[Collected data]
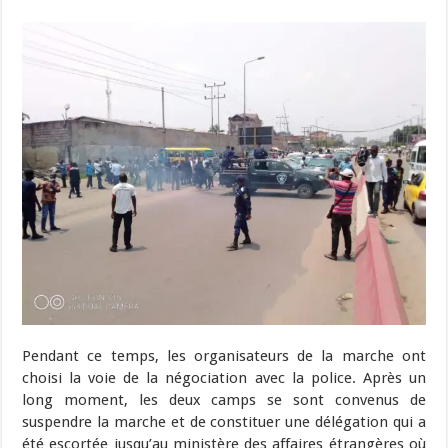
Pendant ce temps, les organisateurs de la marche ont
choisi la voie de la négociation avec la police. Après un
long moment, les deux camps se sont convenus de
suspendre la marche et de constituer une délégation qui a
été escortée jusqu’au ministère des affaires étrangères où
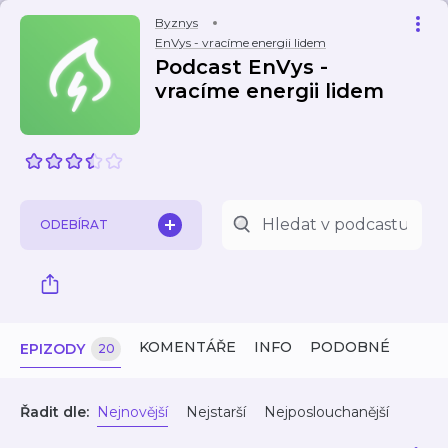
Byznys
EnVys - vracíme energii lidem
Podcast EnVys -
vracíme energii lidem
ODEBÍRAT
KOMENTÁŘE
INFO
PODOBNÉ
EPIZODY
20
Řadit dle:
Nejnovější
Nejstarší
Nejposlouchanější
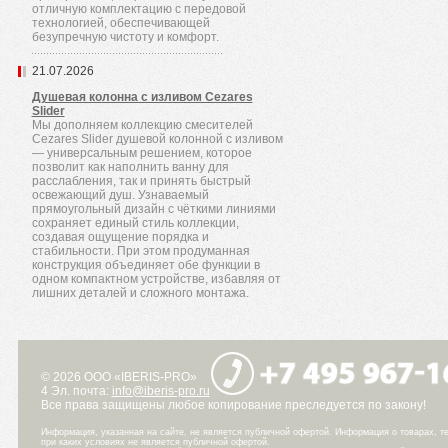
отличную комплектацию с передовой
технологией, обеспечивающей
безупречную чистоту и комфорт.
21.07.2026
Душевая колонна с изливом Cezares
Slider
Мы дополняем коллекцию смесителей
Cezares Slider душевой колонной с изливом
— универсальным решением, которое
позволит как наполнить ванну для
расслабления, так и принять быстрый
освежающий душ. Узнаваемый
прямоугольный дизайн с чёткими линиями
сохраняет единый стиль коллекции,
создавая ощущение порядка и
стабильности. При этом продуманная
конструкция объединяет обе функции в
одном компактном устройстве, избавляя от
лишних деталей и сложного монтажа.
© 2026 ООО «IBERIS-PRO»
4 Эл. почта:
info@iberis-pro.ru
Все права защищены любое копирование преследуется по закону!
Информация, указанная на сайте, не является публичной офертой. Информация о товарах, те
при каких условиях не является публичной офертой.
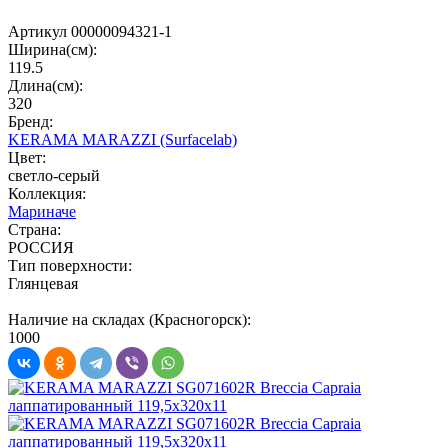
Артикул 00000094321-1
Ширина(см):
119.5
Длина(см):
320
Бренд:
KERAMA MARAZZI (Surfacelab)
Цвет:
светло-серый
Коллекция:
Мариначе
Страна:
РОССИЯ
Тип поверхности:
Глянцевая
Наличие на складах (Красногорск):
1000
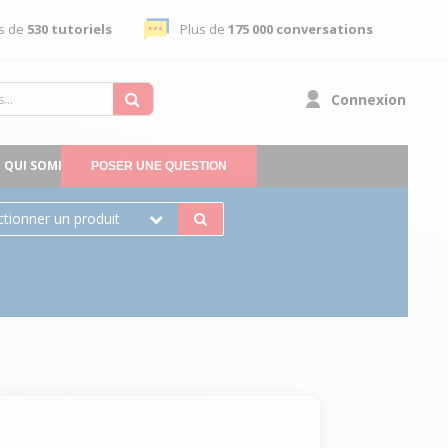
s de
530 tutoriels
Plus de
175 000 conversations
Connexion
QUI SOMMES-NOUS
POSER UNE QUESTION
ctionner un produit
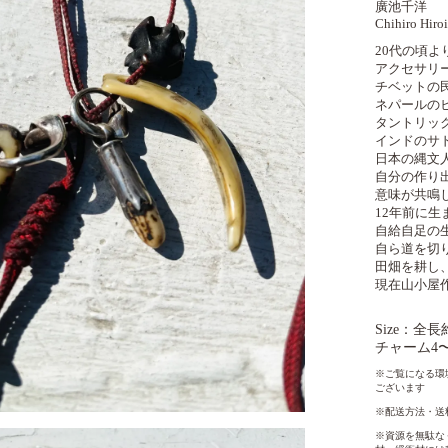
廣池千洋
Chihiro Hiro
20代の頃よ
アクセサリ
チベットの
ネパールの
タントリッ
インドのサ
日本の縄文
自分の作り
意味が共鳴
12年前に生
自給自足の
自ら道を切
田畑を耕し
現在山小屋
Size：全長
チャーム4〜
※ご覧になる環
ございます
※配送方法・送
※資源を無駄な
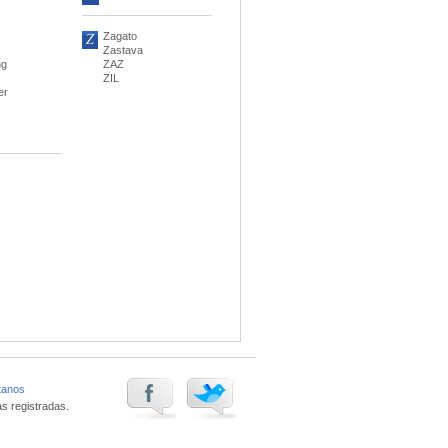
Z
Zagato
Zastava
ng
ZAZ
ZIL
er
tanos
s registradas.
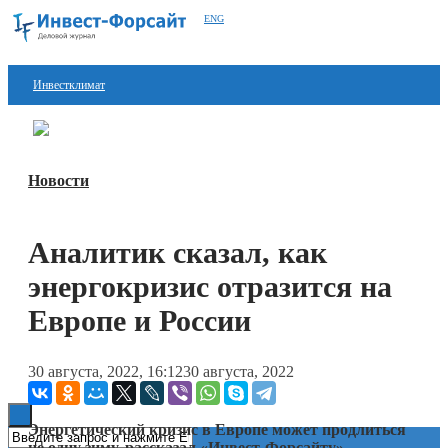
ENG
Инвестклимат
Финансы
Перейти в
Дзен
Инвестиции
Новости
Блокчейн
Аналитик сказал, как
Стартапы
энергокризис отразится на
Технологии
Европе и России
ESG
Книги
30 августа, 2022, 16:12
30 августа, 2022
Энергетический кризис в Европе может продлиться
не одну зиму, рассказал «Инвест-Форсайту»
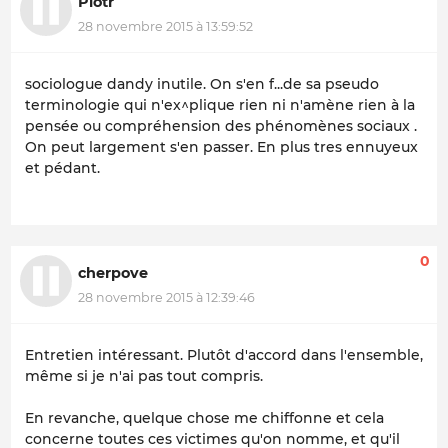
Piotr
28 novembre 2015 à 13:59:52
sociologue dandy inutile. On s'en f...de sa pseudo
terminologie qui n'ex^plique rien ni n'amène rien à la
pensée ou compréhension des phénomènes sociaux .
On peut largement s'en passer. En plus tres ennuyeux
et pédant.
0
cherpove
28 novembre 2015 à 12:39:46
Entretien intéressant. Plutôt d'accord dans l'ensemble,
même si je n'ai pas tout compris.
En revanche, quelque chose me chiffonne et cela
concerne toutes ces victimes qu'on nomme, et qu'il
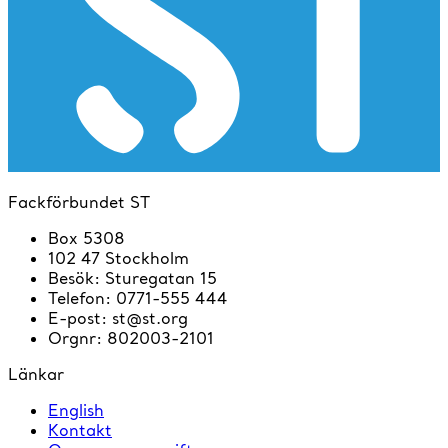
Fackförbundet ST
Box 5308
102 47 Stockholm
Besök
:
Sturegatan 15
Telefon
:
0771-555 444
E-post
:
st@st.org
Orgnr
:
802003-2101
Länkar
English
Kontakt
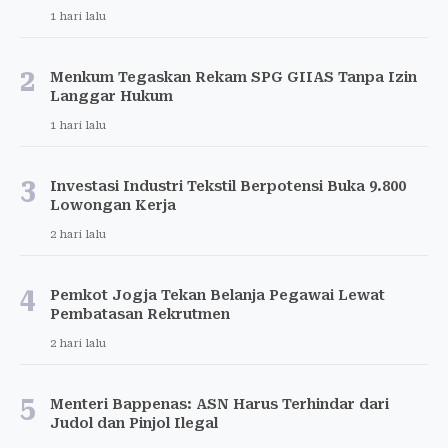
1 hari lalu
2
Menkum Tegaskan Rekam SPG GIIAS Tanpa Izin
Langgar Hukum
1 hari lalu
3
Investasi Industri Tekstil Berpotensi Buka 9.800
Lowongan Kerja
2 hari lalu
4
Pemkot Jogja Tekan Belanja Pegawai Lewat
Pembatasan Rekrutmen
2 hari lalu
5
Menteri Bappenas: ASN Harus Terhindar dari
Judol dan Pinjol Ilegal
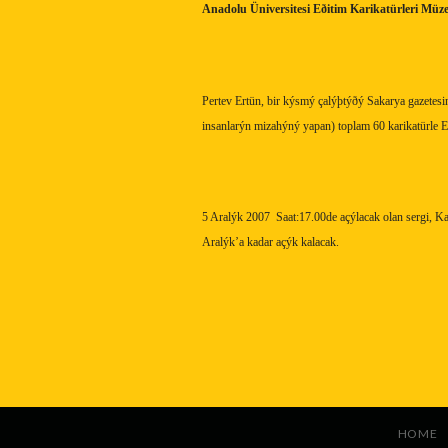
Anadolu Üniversitesi Eðitim Karikatürleri Müze
Pertev Ertün, bir kýsmý çalýþtýðý Sakarya gazetes
insanlarýn mizahýný yapan) toplam 60 karikatürle Es
5 Aralýk 2007
Saat:17.00de açýlacak olan sergi, 
Aralýk’a kadar açýk kalacak.
HOME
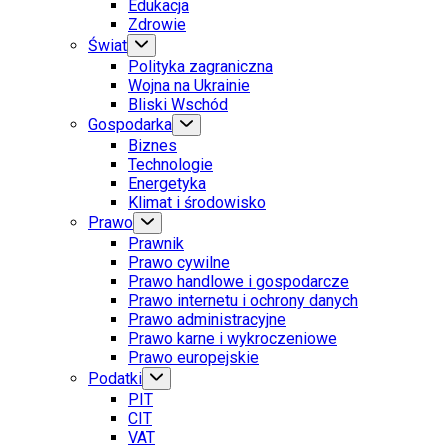
Edukacja
Zdrowie
Świat
Polityka zagraniczna
Wojna na Ukrainie
Bliski Wschód
Gospodarka
Biznes
Technologie
Energetyka
Klimat i środowisko
Prawo
Prawnik
Prawo cywilne
Prawo handlowe i gospodarcze
Prawo internetu i ochrony danych
Prawo administracyjne
Prawo karne i wykroczeniowe
Prawo europejskie
Podatki
PIT
CIT
VAT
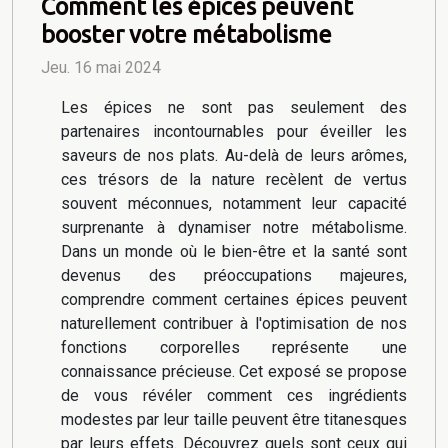
Comment les épices peuvent
booster votre métabolisme
Jeu. 16 mai 2024
Les épices ne sont pas seulement des
partenaires incontournables pour éveiller les
saveurs de nos plats. Au-delà de leurs arômes,
ces trésors de la nature recèlent de vertus
souvent méconnues, notamment leur capacité
surprenante à dynamiser notre métabolisme.
Dans un monde où le bien-être et la santé sont
devenus des préoccupations majeures,
comprendre comment certaines épices peuvent
naturellement contribuer à l'optimisation de nos
fonctions corporelles représente une
connaissance précieuse. Cet exposé se propose
de vous révéler comment ces ingrédients
modestes par leur taille peuvent être titanesques
par leurs effets. Découvrez quels sont ceux qui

■ **PROBLEM STATEMENT**
Convert the text read from the pictures in the collected data above into a Markdown table with the columns Row and Line, numbering each line and skipping blank lines. Cover all of the collected data, and leave the pictures out of your answer.

■ **SOLUTION TO THIS EXERCISE**
| Row | Line |
|---|---|
| 1 | Pendant ce temps, les organisateurs de la marche ont |
| 2 | choisi la voie de la négociation avec la police. Après un |
| 3 | long moment, les deux camps se sont convenus de |
| 4 | suspendre la marche et de constituer une délégation qui a |
| 5 | été escortée jusqu’au ministère des affaires étrangères où |
| 6 | Byznys |
| 7 | EnVys - vracíme energii lidem |
| 8 | Podcast EnVys - |
| 9 | vracíme energii lidem |
| 10 | ODEBÍRAT |
| 11 | KOMENTÁŘE |
| 12 | INFO |
| 13 | PODOBNÉ |
| 14 | EPIZODY |
| 15 | 20 |
| 16 | Řadit dle: |
| 17 | Nejnovější |
| 18 | Nejstarší |
| 19 | Nejposlouchanější |
| 20 | отличную комплектацию с передовой |
| 21 | технологией, обеспечивающей |
| 22 | безупречную чистоту и комфорт. |
| 23 | 21.07.2026 |
| 24 | Душевая колонна с изливом Cezares |
| 25 | Slider |
| 26 | Мы дополняем коллекцию смесителей |
| 27 | Cezares Slider душевой колонной с изливом |
| 28 | — универсальным решением, которое |
| 29 | позволит как наполнить ванну для |
| 30 | расслабления, так и принять быстрый |
| 31 | освежающий душ. Узнаваемый |
| 32 | прямоугольный дизайн с чёткими линиями |
| 33 | сохраняет единый стиль коллекции, |
| 34 | создавая ощущение порядка и |
| 35 | стабильности. При этом продуманная |
| 36 | конструкция объединяет обе функции в |
| 37 | одном компактном устройстве, избавляя от |
| 38 | лишних деталей и сложного монтажа. |
| 39 | © 2026 ООО «IBERIS-PRO» |
| 40 | 4 Эл. почта: |
| 41 | info@iberis-pro.ru |
| 42 | Все права защищены любое копирование преследуется по закону! |
| 43 | Информация, указанная на сайте, не является публичной офертой. Информация о товарах, те |
| 44 | при каких условиях не является публичной офертой. |
| 45 | Артикул 00000094321-1 |
| 46 | Ширина(см): |
| 47 | 119.5 |
| 48 | Длина(см): |
| 49 | 320 |
| 50 | Бренд: |
| 51 | KERAMA MARAZZI (Surfacelab) |
| 52 | Цвет: |
| 53 | светло-серый |
| 54 | Коллекция: |
| 55 | Мариначе |
| 56 | Страна: |
| 57 | РОССИЯ |
| 58 | Тип поверхности: |
| 59 | Глянцевая |
| 60 | Наличие на складах (Красногорск): |
| 61 | 1000 |
| 62 | s de |
| 63 | 530 tutoriels |
| 64 | Plus de |
| 65 | 175 000 conversations |
| 66 | Connexion |
| 67 | QUI SOMMES-NOUS |
| 68 | POSER UNE QUESTION |
| 69 | ctionner un produit |
| 70 | 廣池千洋 |
| 71 | Chihiro Hiro |
| 72 | 20代の頃よ |
| 73 | アクセサリ |
| 74 | チベットの |
| 75 | ネパールの |
| 76 | タントリッ |
| 77 | インドのサ |
| 78 | 日本の縄文 |
| 79 | 自分の作り |
| 80 | 意味が共鳴 |
| 81 | 12年前に生 |
| 82 | 自給自足の |
| 83 | 自ら道を切 |
| 84 | 田畑を耕し |
| 85 | 現在山小屋 |
| 86 | Size：全長 |
| 87 | チャーム4〜 |
| 88 | ※ご覧になる環 |
| 89 | ございます |
| 90 | ※配送方法・送 |
| 91 | ※資源を無駄な |
| 92 | Z |
| 93 | Zagato |
| 94 | Zastava |
| 95 | ng |
| 96 | ZAZ |
| 97 | ZIL |
| 98 | er |
| 99 | tanos |
| 100 | s registradas. |
| 101 | ENG |
| 102 | Инвестклимат |
| 103 | Финансы |
| 104 | Перейти в |
| 105 | Дзен |
| 106 | Инвестиции |
| 107 | Новости |
| 108 | Блокчейн |
| 109 | Аналитик сказал, как |
| 110 | Стартапы |
| 111 | энергокризис отразится на |
| 112 | Технологии |
| 113 | Европе и России |
| 114 | ESG |
| 115 | Книги |
| 116 | 30 августа, 2022, 16:12 |
| 117 | 30 августа, 2022 |
| 118 | Энергетический кризис в Европе может продлиться |
| 119 | не одну зиму, рассказал «Инвест-Форсайту» |
| 120 | Piotr |
| 121 | 28 novembre 2015 à 13:59:52 |
| 122 | sociologue dandy inutile. On s'en f...de sa pseudo |
| 123 | terminologie qui n'ex^plique rien ni n'amène rien à la |
| 124 | pensée ou compréhension des phénomènes sociaux . |
| 125 | On peut largement s'en passer. En plus tres ennuyeux |
| 126 | et pédant. |
| 127 | 0 |
| 128 | cherpove |
| 129 | 28 novembre 2015 à 12:39:46 |
| 130 | Entretien intéressant. Plutôt d'accord dans l'ensemble, |
| 131 | même si je n'ai pas tout compris. |
| 132 | En revanche, quelque chose me chiffonne et cela |
| 133 | concerne toutes ces victimes qu'on nomme, et qu'il |
| 134 | Fackförbundet ST |
| 135 | Box 5308 |
| 136 | 102 47 Stockholm |
| 137 | Besök |
| 138 | : |
| 139 | Sturegatan 15 |
| 140 | Telefon |
| 141 | : |
| 142 | 0771-555 444 |
| 143 | E-post |
| 144 | : |
| 145 | st@st.org |
| 146 | Orgnr |
| 147 | : |
| 148 | 802003-2101 |
| 149 | Länkar |
| 150 | English |
| 151 | Kontakt |
| 152 | 1 hari lalu |
| 153 | 2 |
| 154 | Menkum Tegaskan Rekam SPG GIIAS Tanpa Izin |
| 155 | Langgar Hukum |
| 156 | 1 hari lalu |
| 157 | 3 |
| 158 | Investasi Industri Tekstil Berpotensi Buka 9.800 |
| 159 | Lowongan Kerja |
| 160 | 2 hari lalu |
| 161 | 4 |
| 162 | Pemkot Jogja Tekan Belanja Pegawai Lewat |
| 163 | Pembatasan Rekrutmen |
| 164 | 2 hari lalu |
| 165 | 5 |
| 166 | Menteri Bappenas: ASN Harus Terhindar dari |
| 167 | Judol dan Pinjol Ilegal |
| 168 | Anadolu Üniversitesi Eðitim Karikatürleri Müze |
| 169 | Pertev Ertün, bir kýsmý çalýþtýðý Sakarya gazetes |
| 170 | insanlarýn mizahýný yapan) toplam 60 karikatürle Es |
| 171 | 5 Aralýk 2007 |
| 172 | Saat:17.00de açýlacak olan sergi,  |
| 173 | Aralýk’a kadar açýk kalacak. |
| 174 | HOME |
| 175 | Edukacja |
| 176 | Zdrowie |
| 177 | Świat |
| 178 | Polityka zagraniczna |
| 179 | Wojna na Ukrainie |
| 180 | Bliski Wschód |
| 181 | Gospodarka |
| 182 | Biznes |
| 183 | Technologie |
| 184 | Energetyka |
| 185 | Klimat i środowisko |
| 186 | Prawo |
| 187 | Prawnik |
| 188 | Prawo cywilne |
| 189 | Prawo handlowe i gospodarcze |
| 190 | Prawo internetu i ochrony danych |
| 191 | Prawo administracyjne |
| 192 | Prawo karne i wykroczeniowe |
| 193 | Prawo europejskie |
| 194 | Podatki |
| 195 | PIT |
| 196 | CIT |
| 197 | VAT |
| 198 | Comment les épices peuvent |
| 199 | booster votre métabolisme |
| 200 | Jeu. 16 mai 2024 |
| 201 | Les épices ne sont pas seulement des |
| 202 | partenaires incontournables pour éveiller les |
| 203 | saveurs de nos plats. Au-delà de leurs arômes, |
| 204 | ces trésors de la nature recèlent de vertus |
| 205 | souvent méconnues, notamment leur capacité |
| 206 | surprenante à dynamiser notre métabolisme. |
| 207 | Dans un monde où le bien-être et la santé sont |
| 208 | devenus des préoccupations majeures, |
| 209 | comprendre comment certaines épices peuvent |
| 210 | naturellement contribuer à l'optimisation de nos |
| 211 | fonctions corporelles représente une |
| 212 | connaissance précieuse. Cet exposé se propose |
| 213 | de vous révéler comment ces ingrédients |
| 214 | modestes par leur taille peuvent être titanesques |
| 215 | par leurs effets. Découvrez quels sont ceux qui |